The stroller meant that my old friends were gone.

Someone else is living in their house.

They loved that house - they loved their life together in that house - so dearly that the only way I can imagine them leaving was if one or the other was to die. Or become so ill or injured that they required full-time medical care. And the only way I can imagine that happening is that Greg's Parkinson's worsened; badly, rapidly.

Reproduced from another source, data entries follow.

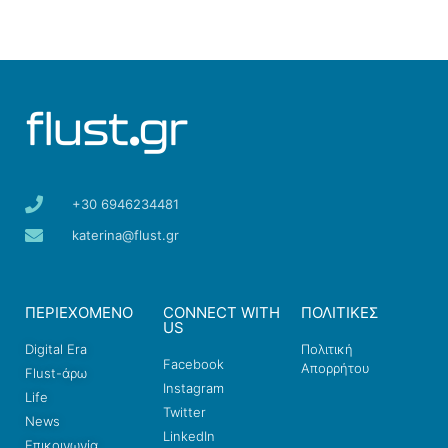
+30 6946234481
katerina@flust.gr
ΠΕΡΙΕΧΟΜΕΝΟ
CONNECT WITH
ΠΟΛΙΤΙΚΕΣ
US
Digital Era
Πολιτική
Facebook
Απορρήτου
Flust-άρω
Instagram
Life
Twitter
News
LinkedIn
Επικοινωνία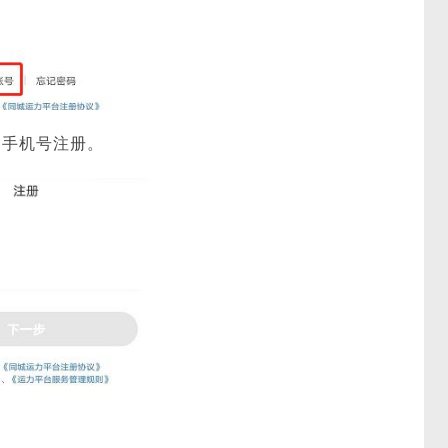
用手机号注册。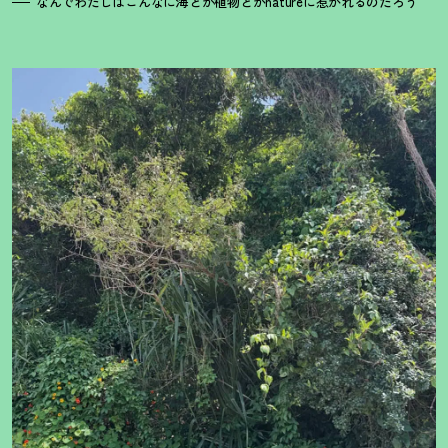
なんでわたしはこんなに海とか植物とかnatureに惹かれるのだろう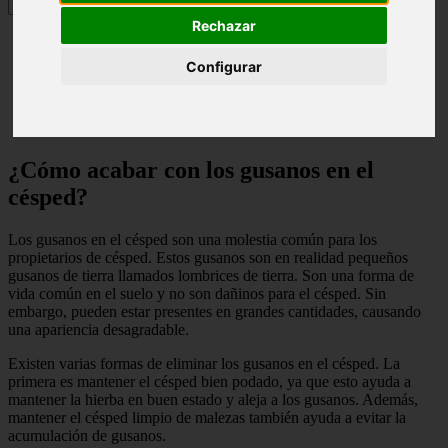
Rechazar
¿Cómo acabar con los gusanos en el césped?
¿Cómo acabar con la plaga de gusanos?
Configurar
¿Qué bichos hay en el césped?
¿Dónde se esconden los gusanos?
¿Cómo acabar con los gusanos en el
césped?
Los gusanos en el césped son una molestia común para los
propietarios de césped. Estos gusanos son en realidad pequeños
gusanos de tierra llamados lombrices de tierra. Son una forma de
vida común en el suelo y no son dañinos para el césped. Sin
embargo, pueden estar presentes en grandes cantidades, causando
una apariencia desagradable.
Existen varias formas de eliminar los gusanos en el césped. La
primera es mantener el césped bien podado, ya que esto ayuda a
mantener la hierba en buen estado y aleja a los gusanos. Además,
mantener el césped limpio de malezas también ayuda a evitar la
acumulación de gusanos.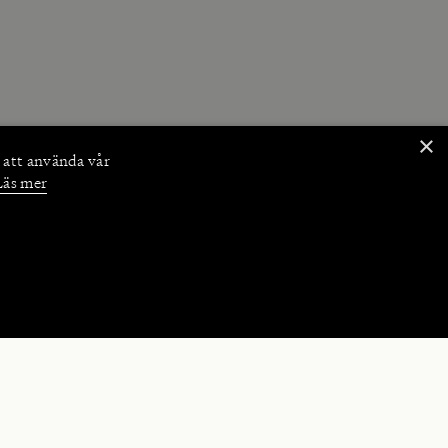
×
 att använda vår
Läs mer
NKTIONER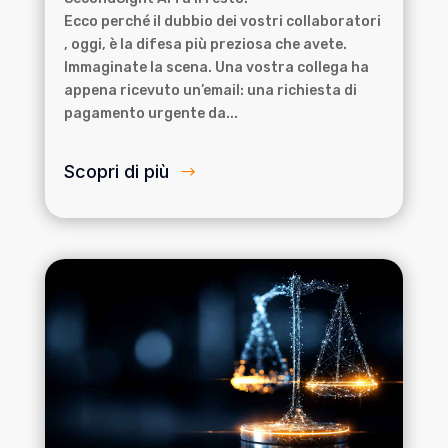
Ecco perché il dubbio dei vostri collaboratori
, oggi, è la difesa più preziosa che avete.
Immaginate la scena. Una vostra collega ha
appena ricevuto un’email: una richiesta di
pagamento urgente da...
Scopri di più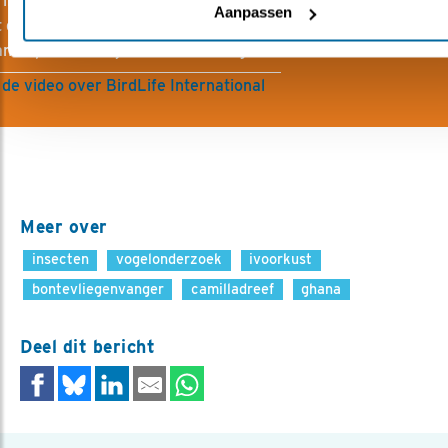
r in alle landen sterke natuurorganisaties nodig. Vogelbesche
Aanpassen
 daaraan bij als Partner van BirdLife International en onders
ntal partners bij hun ontwikkeling.
 de video over BirdLife International
Meer over
insecten
vogelonderzoek
ivoorkust
bontevliegenvanger
camilladreef
ghana
Deel dit bericht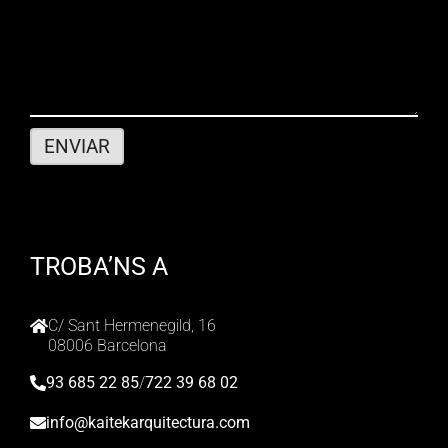
TROBA’NS A
C/ Sant Hermenegild, 16
08006 Barcelona
93 685 22 85
/
722 39 68 02
info@kaitekarquitectura.com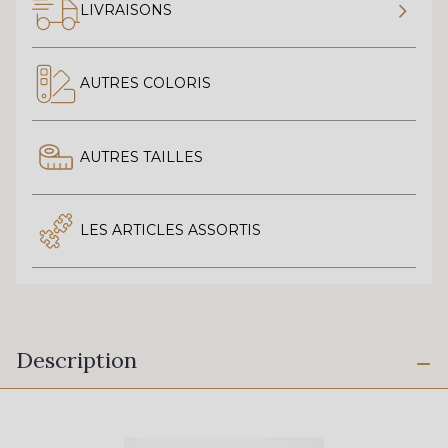
LIVRAISONS
AUTRES COLORIS
AUTRES TAILLES
LES ARTICLES ASSORTIS
Description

So while Mojo and I weren't paying attention, our friends probably endured a terrible spiral of weakening days and painful, sleepless nights that ended, soon or later, with a vigil outside the ICU room. Parkinson's doesn't kill you quickly or easily. We will probably never know, but I cannot imagine what happened was easy or happy or good. We weren't there when they needed us most.So tonight I'm feeling pretty low. My friend may be dead, or so incapacitated that he is no longer recognizable as my friend. And I, his "friend", whom he helped through the death of my infant daughter six years ago almost to this very day, was not and is not there to hold a candle for him in the dark.

Friendship should be better than this. I should be better than this.

I was not.

I'm sorry, Karen. I'm sorry, Greg. I miss you.

Multas per gentes et multa per aequora uectus
aduenio has miseras, frater, ad inferias,
ut te postremo donarem munere mortis
et mutam nequiquam alloquerer cinerem.

Catullus

1 comment:

Anonymous said...

kids do change our trajectory in a way that is unpredictable. i'm sorry for the loss of bryn and the empty spaces that missing friends leave.